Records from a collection
========================================================================

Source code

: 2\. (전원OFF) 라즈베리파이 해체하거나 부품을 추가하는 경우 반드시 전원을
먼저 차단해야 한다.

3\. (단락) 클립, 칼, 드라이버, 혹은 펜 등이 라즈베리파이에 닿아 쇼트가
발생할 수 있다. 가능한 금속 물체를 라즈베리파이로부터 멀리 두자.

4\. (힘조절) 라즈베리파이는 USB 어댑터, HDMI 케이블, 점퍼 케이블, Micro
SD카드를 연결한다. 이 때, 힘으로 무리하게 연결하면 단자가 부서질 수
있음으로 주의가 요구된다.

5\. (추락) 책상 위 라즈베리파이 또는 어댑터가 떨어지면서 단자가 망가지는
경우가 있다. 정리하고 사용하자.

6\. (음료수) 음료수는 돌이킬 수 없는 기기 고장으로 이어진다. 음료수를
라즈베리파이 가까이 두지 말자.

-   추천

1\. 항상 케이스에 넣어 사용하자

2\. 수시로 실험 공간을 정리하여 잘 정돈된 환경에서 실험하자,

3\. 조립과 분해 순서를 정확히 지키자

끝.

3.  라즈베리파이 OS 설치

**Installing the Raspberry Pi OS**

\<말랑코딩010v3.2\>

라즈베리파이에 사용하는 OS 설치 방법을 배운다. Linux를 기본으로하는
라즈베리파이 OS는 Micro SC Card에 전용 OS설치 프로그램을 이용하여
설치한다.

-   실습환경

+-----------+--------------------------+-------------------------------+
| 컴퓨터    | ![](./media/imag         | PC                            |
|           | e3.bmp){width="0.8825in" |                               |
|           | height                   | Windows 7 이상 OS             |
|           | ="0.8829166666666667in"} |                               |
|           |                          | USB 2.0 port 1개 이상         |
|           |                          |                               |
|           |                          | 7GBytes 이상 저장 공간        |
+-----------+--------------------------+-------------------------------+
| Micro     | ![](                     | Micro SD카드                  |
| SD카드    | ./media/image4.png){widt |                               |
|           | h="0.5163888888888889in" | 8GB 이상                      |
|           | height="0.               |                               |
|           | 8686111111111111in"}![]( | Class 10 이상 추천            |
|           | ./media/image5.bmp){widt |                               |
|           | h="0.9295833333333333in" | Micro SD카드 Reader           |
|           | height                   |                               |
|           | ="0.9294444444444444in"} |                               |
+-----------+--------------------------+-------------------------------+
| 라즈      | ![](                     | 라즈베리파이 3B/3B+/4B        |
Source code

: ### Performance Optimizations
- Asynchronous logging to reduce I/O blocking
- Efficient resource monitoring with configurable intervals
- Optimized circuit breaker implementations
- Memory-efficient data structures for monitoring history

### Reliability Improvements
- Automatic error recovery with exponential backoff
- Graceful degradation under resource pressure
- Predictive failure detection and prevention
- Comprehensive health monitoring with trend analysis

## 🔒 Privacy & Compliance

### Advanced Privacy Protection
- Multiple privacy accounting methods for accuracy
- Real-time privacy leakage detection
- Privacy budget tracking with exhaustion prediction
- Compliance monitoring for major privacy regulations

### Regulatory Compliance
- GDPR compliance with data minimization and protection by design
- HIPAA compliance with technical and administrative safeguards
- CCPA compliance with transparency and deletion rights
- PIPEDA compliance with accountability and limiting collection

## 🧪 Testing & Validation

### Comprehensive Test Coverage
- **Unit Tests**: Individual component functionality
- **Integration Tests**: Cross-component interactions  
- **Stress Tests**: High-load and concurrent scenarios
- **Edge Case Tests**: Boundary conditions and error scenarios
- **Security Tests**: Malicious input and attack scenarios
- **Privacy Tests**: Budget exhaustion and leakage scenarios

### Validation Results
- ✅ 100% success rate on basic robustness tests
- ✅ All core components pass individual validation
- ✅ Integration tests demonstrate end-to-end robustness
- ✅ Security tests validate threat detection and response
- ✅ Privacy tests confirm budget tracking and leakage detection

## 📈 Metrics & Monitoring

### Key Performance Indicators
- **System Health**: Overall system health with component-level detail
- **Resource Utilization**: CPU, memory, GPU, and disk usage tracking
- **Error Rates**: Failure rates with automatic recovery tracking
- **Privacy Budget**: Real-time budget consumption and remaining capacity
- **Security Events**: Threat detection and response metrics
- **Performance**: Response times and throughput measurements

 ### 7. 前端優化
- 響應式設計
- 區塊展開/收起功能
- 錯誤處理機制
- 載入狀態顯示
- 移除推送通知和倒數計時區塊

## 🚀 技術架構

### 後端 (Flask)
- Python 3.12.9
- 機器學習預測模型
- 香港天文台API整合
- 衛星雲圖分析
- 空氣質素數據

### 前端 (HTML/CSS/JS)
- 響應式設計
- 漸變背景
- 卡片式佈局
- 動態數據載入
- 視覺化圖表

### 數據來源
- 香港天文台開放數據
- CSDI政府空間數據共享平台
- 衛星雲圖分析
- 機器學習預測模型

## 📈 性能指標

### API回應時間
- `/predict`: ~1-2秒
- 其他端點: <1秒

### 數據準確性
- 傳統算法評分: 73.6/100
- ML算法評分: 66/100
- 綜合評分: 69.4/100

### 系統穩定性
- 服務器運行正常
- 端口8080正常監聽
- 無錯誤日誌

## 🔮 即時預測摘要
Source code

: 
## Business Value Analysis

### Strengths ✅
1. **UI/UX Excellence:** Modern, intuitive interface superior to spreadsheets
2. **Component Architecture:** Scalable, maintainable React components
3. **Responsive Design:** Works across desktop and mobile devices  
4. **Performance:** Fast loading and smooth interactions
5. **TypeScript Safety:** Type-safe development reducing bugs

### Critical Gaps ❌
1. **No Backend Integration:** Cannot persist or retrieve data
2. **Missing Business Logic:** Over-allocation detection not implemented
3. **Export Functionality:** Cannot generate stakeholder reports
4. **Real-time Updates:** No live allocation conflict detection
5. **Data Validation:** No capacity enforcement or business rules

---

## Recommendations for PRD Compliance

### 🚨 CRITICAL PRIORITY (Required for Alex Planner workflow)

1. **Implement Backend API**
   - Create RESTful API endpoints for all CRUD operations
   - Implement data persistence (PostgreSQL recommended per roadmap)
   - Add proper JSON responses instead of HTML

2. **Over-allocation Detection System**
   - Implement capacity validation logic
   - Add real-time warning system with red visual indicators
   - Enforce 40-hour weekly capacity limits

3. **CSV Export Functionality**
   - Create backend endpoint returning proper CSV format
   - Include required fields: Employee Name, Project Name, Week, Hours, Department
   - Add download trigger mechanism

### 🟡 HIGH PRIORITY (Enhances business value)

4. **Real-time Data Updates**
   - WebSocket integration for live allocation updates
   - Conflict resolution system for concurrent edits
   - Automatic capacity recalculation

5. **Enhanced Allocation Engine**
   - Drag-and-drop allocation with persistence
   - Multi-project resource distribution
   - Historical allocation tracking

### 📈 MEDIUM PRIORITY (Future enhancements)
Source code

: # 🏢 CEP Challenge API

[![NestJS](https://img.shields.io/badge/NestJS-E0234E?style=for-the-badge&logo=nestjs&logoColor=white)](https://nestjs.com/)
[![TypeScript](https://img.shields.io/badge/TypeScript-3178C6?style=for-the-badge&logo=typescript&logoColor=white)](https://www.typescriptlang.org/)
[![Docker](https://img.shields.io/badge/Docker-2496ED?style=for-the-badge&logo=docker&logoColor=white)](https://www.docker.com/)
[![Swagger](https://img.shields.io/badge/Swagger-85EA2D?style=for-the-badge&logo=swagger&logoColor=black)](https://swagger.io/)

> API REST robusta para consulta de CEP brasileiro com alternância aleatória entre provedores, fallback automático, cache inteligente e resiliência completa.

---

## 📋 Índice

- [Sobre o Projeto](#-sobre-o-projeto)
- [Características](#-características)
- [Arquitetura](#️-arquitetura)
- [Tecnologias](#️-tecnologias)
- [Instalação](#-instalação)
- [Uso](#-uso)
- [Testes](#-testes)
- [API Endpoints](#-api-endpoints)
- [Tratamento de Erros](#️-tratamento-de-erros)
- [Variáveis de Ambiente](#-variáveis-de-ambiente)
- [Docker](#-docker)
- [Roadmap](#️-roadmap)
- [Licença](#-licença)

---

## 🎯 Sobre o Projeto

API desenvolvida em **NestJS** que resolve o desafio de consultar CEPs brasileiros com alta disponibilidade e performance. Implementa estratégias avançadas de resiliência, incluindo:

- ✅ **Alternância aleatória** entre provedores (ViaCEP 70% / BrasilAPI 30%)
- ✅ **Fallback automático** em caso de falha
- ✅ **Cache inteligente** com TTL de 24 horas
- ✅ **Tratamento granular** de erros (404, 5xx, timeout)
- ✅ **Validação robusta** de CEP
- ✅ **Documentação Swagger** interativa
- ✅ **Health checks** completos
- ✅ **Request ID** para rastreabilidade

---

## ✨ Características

========================================================================

### Your objective
Your task for the entries above: copy exactly the span starting with the line with "- [Sobre o Projeto](#-sobre-o-projeto)" and going on through the line with "## 🎯 Sobre o Projeto", both lines included, and nothing else.

### Task output
- [Sobre o Projeto](#-sobre-o-projeto)
- [Características](#-características)
- [Arquitetura](#️-arquitetura)
- [Tecnologias](#️-tecnologias)
- [Instalação](#-instalação)
- [Uso](#-uso)
- [Testes](#-testes)
- [API Endpoints](#-api-endpoints)
- [Tratamento de Erros](#️-tratamento-de-erros)
- [Variáveis de Ambiente](#-variáveis-de-ambiente)
- [Docker](#-docker)
- [Roadmap](#️-roadmap)
- [Licença](#-licença)

---

## 🎯 Sobre o Projeto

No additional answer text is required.